**Exercise objective**
Rename every "common name" in the data below to "vernacular name". Write out all the lines again with nothing else changed.

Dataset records
────

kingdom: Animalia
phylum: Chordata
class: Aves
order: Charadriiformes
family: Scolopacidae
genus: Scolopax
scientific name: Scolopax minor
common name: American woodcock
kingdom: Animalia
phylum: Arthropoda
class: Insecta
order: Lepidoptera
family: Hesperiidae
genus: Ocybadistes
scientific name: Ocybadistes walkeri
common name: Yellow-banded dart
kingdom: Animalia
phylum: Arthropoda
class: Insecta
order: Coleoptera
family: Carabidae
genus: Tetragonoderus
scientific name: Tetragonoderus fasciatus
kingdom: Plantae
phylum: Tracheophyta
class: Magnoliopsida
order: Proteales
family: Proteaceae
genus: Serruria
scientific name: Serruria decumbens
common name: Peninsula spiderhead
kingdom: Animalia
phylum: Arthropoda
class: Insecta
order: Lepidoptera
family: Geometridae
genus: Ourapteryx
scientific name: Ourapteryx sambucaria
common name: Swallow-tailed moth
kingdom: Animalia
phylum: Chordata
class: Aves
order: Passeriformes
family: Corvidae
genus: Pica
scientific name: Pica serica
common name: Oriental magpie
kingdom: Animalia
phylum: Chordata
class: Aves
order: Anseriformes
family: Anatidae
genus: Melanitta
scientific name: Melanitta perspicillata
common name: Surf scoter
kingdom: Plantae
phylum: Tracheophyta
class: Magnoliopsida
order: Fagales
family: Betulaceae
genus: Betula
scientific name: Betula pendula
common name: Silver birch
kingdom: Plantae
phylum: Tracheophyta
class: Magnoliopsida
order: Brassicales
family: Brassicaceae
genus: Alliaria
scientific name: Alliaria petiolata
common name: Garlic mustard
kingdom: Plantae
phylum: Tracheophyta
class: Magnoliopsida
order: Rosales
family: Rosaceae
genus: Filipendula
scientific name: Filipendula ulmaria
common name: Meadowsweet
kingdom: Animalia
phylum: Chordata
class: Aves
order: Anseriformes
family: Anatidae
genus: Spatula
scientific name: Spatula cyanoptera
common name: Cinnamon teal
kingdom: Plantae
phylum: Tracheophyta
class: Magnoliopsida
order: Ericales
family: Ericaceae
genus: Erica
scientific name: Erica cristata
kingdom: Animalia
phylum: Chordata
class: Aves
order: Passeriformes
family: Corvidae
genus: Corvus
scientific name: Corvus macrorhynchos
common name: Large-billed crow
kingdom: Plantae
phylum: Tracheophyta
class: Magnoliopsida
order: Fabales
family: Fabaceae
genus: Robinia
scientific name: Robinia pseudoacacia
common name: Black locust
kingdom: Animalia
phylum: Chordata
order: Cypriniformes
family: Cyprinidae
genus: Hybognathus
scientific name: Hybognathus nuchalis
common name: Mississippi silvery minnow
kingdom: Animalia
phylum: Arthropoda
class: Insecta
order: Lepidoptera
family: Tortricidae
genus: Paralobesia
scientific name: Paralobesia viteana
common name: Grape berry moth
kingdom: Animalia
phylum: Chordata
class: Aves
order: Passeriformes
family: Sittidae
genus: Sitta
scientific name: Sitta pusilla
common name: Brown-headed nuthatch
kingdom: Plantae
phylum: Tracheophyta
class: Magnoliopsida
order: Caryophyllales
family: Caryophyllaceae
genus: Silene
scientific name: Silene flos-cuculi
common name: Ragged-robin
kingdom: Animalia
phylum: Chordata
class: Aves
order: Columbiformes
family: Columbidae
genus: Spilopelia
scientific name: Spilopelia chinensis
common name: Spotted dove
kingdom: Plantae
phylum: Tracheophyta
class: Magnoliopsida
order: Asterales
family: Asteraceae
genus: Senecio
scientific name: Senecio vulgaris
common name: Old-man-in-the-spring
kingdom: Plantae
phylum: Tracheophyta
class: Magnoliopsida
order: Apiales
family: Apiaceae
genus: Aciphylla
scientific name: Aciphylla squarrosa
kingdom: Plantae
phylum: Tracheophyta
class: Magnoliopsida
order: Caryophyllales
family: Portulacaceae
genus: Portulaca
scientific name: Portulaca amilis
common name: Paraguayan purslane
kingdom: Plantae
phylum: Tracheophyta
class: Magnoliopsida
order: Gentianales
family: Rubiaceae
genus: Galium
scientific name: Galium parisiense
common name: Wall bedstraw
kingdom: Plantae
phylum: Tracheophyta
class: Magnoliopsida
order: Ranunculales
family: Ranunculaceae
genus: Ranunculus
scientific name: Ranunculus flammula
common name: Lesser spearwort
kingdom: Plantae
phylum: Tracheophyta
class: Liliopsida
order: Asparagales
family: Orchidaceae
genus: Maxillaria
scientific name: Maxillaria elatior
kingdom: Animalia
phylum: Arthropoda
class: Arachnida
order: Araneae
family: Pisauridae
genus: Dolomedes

────

**Output for this task**
kingdom: Animalia
phylum: Chordata
class: Aves
order: Charadriiformes
family: Scolopacidae
genus: Scolopax
scientific name: Scolopax minor
vernacular name: American woodcock
kingdom: Animalia
phylum: Arthropoda
class: Insecta
order: Lepidoptera
family: Hesperiidae
genus: Ocybadistes
scientific name: Ocybadistes walkeri
vernacular name: Yellow-banded dart
kingdom: Animalia
phylum: Arthropoda
class: Insecta
order: Coleoptera
family: Carabidae
genus: Tetragonoderus
scientific name: Tetragonoderus fasciatus
kingdom: Plantae
phylum: Tracheophyta
class: Magnoliopsida
order: Proteales
family: Proteaceae
genus: Serruria
scientific name: Serruria decumbens
vernacular name: Peninsula spiderhead
kingdom: Animalia
phylum: Arthropoda
class: Insecta
order: Lepidoptera
family: Geometridae
genus: Ourapteryx
scientific name: Ourapteryx sambucaria
vernacular name: Swallow-tailed moth
kingdom: Animalia
phylum: Chordata
class: Aves
order: Passeriformes
family: Corvidae
genus: Pica
scientific name: Pica serica
vernacular name: Oriental magpie
kingdom: Animalia
phylum: Chordata
class: Aves
order: Anseriformes
family: Anatidae
genus: Melanitta
scientific name: Melanitta perspicillata
vernacular name: Surf scoter
kingdom: Plantae
phylum: Tracheophyta
class: Magnoliopsida
order: Fagales
family: Betulaceae
genus: Betula
scientific name: Betula pendula
vernacular name: Silver birch
kingdom: Plantae
phylum: Tracheophyta
class: Magnoliopsida
order: Brassicales
family: Brassicaceae
genus: Alliaria
scientific name: Alliaria petiolata
vernacular name: Garlic mustard
kingdom: Plantae
phylum: Tracheophyta
class: Magnoliopsida
order: Rosales
family: Rosaceae
genus: Filipendula
scientific name: Filipendula ulmaria
vernacular name: Meadowsweet
kingdom: Animalia
phylum: Chordata
class: Aves
order: Anseriformes
family: Anatidae
genus: Spatula
scientific name: Spatula cyanoptera
vernacular name: Cinnamon teal
kingdom: Plantae
phylum: Tracheophyta
class: Magnoliopsida
order: Ericales
family: Ericaceae
genus: Erica
scientific name: Erica cristata
kingdom: Animalia
phylum: Chordata
class: Aves
order: Passeriformes
family: Corvidae
genus: Corvus
scientific name: Corvus macrorhynchos
vernacular name: Large-billed crow
kingdom: Plantae
phylum: Tracheophyta
class: Magnoliopsida
order: Fabales
family: Fabaceae
genus: Robinia
scientific name: Robinia pseudoacacia
vernacular name: Black locust
kingdom: Animalia
phylum: Chordata
order: Cypriniformes
family: Cyprinidae
genus: Hybognathus
scientific name: Hybognathus nuchalis
vernacular name: Mississippi silvery minnow
kingdom: Animalia
phylum: Arthropoda
class: Insecta
order: Lepidoptera
family: Tortricidae
genus: Paralobesia
scientific name: Paralobesia viteana
vernacular name: Grape berry moth
kingdom: Animalia
phylum: Chordata
class: Aves
order: Passeriformes
family: Sittidae
genus: Sitta
scientific name: Sitta pusilla
vernacular name: Brown-headed nuthatch
kingdom: Plantae
phylum: Tracheophyta
class: Magnoliopsida
order: Caryophyllales
family: Caryophyllaceae
genus: Silene
scientific name: Silene flos-cuculi
vernacular name: Ragged-robin
kingdom: Animalia
phylum: Chordata
class: Aves
order: Columbiformes
family: Columbidae
genus: Spilopelia
scientific name: Spilopelia chinensis
vernacular name: Spotted dove
kingdom: Plantae
phylum: Tracheophyta
class: Magnoliopsida
order: Asterales
family: Asteraceae
genus: Senecio
scientific name: Senecio vulgaris
vernacular name: Old-man-in-the-spring
kingdom: Plantae
phylum: Tracheophyta
class: Magnoliopsida
order: Apiales
family: Apiaceae
genus: Aciphylla
scientific name: Aciphylla squarrosa
kingdom: Plantae
phylum: Tracheophyta
class: Magnoliopsida
order: Caryophyllales
family: Portulacaceae
genus: Portulaca
scientific name: Portulaca amilis
vernacular name: Paraguayan purslane
kingdom: Plantae
phylum: Tracheophyta
class: Magnoliopsida
order: Gentianales
family: Rubiaceae
genus: Galium
scientific name: Galium parisiense
vernacular name: Wall bedstraw
kingdom: Plantae
phylum: Tracheophyta
class: Magnoliopsida
order: Ranunculales
family: Ranunculaceae
genus: Ranunculus
scientific name: Ranunculus flammula
vernacular name: Lesser spearwort
kingdom: Plantae
phylum: Tracheophyta
class: Liliopsida
order: Asparagales
family: Orchidaceae
genus: Maxillaria
scientific name: Maxillaria elatior
kingdom: Animalia
phylum: Arthropoda
class: Arachnida
order: Araneae
family: Pisauridae
genus: Dolomedes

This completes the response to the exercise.